What a pity. For years, platinum has been the blue-eyed boy of the South African mining industry. It earned high prices on the world spot market. The advantage platinum enjoys over gold is that it is actually used and consumed, rather than sitting on the shelf of a bank vault. It goes into catalytic converters in cars, helps keep the air clean and is valuable in jewelry. This means it has always enjoyed better prices than gold.
But it appears the boom times for platinum may be over. The employers have drawn a line in the sand and will try to salvage what is left of the industry when this dispute is over.
Funnily enough, the strike has not had the drastic effect on price that many feared. The spot price appears to have remained fairly stable, despite the fact that this damaging strike has taken more than a million ounces out of the market.

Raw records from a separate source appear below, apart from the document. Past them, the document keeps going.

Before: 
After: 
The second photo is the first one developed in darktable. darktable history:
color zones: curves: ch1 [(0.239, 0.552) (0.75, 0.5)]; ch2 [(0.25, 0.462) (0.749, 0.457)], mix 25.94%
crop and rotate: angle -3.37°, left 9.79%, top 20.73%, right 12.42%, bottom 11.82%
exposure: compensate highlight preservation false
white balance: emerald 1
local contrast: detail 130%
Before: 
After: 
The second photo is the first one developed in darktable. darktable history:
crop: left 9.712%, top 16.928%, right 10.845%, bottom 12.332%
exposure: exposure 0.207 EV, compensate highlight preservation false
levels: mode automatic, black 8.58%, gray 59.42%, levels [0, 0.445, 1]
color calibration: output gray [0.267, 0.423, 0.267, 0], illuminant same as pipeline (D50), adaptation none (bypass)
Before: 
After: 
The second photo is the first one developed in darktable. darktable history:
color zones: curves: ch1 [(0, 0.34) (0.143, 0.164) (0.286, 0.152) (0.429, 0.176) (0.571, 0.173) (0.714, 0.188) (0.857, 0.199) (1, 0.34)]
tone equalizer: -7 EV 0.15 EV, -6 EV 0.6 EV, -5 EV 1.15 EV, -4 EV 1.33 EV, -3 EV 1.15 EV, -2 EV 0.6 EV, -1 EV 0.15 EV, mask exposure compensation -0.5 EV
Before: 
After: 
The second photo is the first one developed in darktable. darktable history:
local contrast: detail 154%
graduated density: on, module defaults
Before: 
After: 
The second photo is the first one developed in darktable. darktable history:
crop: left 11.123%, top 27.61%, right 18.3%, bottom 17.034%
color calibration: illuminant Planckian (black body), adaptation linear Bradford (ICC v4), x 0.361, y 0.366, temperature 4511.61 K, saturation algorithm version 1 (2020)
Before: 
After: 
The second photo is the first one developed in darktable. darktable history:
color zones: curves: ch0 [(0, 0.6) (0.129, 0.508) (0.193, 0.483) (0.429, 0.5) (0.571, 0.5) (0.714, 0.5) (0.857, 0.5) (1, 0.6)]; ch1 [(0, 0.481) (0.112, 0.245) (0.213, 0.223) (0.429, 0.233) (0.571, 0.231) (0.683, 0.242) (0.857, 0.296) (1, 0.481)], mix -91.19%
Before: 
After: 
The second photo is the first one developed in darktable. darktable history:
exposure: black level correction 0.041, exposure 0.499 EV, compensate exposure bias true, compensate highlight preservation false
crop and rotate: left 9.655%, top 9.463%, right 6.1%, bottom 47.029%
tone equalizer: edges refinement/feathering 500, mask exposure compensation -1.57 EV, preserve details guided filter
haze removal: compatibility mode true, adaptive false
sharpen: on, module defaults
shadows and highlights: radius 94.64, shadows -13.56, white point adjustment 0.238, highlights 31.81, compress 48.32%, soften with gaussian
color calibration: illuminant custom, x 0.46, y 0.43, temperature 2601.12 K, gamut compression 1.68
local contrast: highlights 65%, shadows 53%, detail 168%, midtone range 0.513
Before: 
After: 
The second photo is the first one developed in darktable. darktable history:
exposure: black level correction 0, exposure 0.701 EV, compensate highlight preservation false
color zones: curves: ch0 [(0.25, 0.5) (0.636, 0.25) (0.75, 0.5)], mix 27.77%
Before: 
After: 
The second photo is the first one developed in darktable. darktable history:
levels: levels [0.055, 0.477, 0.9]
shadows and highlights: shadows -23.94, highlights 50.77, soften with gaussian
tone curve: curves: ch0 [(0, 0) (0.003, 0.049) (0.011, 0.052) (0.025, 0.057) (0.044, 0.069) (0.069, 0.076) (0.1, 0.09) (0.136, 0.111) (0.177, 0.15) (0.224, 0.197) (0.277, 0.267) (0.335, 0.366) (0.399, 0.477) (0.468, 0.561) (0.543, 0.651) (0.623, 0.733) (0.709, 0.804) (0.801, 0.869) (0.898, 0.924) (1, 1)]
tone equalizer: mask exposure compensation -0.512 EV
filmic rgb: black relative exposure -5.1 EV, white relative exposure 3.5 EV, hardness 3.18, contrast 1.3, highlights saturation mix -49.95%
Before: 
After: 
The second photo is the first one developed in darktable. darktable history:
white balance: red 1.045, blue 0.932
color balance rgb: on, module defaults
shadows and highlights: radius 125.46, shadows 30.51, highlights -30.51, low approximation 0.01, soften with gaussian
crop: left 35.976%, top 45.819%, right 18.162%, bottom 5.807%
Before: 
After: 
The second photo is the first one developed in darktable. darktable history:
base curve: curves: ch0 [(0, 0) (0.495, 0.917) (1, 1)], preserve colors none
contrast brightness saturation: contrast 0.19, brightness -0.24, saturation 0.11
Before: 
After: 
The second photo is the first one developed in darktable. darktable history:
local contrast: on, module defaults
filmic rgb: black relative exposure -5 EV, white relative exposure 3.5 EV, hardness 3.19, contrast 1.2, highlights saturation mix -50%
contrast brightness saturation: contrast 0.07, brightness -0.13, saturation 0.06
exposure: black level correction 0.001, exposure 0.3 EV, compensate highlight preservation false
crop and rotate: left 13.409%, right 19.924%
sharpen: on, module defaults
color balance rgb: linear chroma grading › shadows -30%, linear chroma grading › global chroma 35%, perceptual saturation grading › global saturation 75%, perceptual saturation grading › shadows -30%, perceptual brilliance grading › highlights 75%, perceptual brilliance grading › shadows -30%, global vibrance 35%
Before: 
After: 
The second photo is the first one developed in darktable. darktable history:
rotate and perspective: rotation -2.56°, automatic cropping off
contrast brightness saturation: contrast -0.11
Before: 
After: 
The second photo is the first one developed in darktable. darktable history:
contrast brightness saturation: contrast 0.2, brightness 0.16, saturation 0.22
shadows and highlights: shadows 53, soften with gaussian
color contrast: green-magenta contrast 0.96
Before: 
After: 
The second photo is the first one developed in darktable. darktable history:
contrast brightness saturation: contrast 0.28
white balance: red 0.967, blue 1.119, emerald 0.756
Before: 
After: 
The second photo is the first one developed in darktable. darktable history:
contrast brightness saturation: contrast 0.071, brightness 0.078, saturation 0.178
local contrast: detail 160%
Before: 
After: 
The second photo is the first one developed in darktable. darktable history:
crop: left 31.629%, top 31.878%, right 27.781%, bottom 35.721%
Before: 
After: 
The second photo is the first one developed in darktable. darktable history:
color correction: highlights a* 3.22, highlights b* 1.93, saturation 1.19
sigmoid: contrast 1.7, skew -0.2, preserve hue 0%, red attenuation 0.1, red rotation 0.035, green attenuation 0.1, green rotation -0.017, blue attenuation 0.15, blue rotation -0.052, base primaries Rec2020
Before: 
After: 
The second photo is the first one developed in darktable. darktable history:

Some analysts even believe that this strike will help getting supply and demand back into equilibrium. Oversupply was one of the big issues last year, as the car industry slowed down, and there were stockpiles built up, hence the fairly constant price. These stockpiles are running down, as the strike wears on, and employers are already warning customers that a dearth is on the way.
Job cuts are inevitable in platinum. The industry may be able to right itself ahead of the next spike in platinum demand.
But the damage to the image of the industry is likely to be deep and long term. Foreign investors will view the labor unrest with distaste and caution. The strike is likely to make any investor think twice before putting money into South African mining. It will also damage South Africa’s reputation as a solid supplier of platinum.
The South African government appeared ineffectual in its attempt to intervene and solve the dispute. In the run up to the elections, it appeared to have forgotten about the king sized problem of a shutdown of the platinum industry all together. Now it is re-elected for another five years, surely this is a time for action.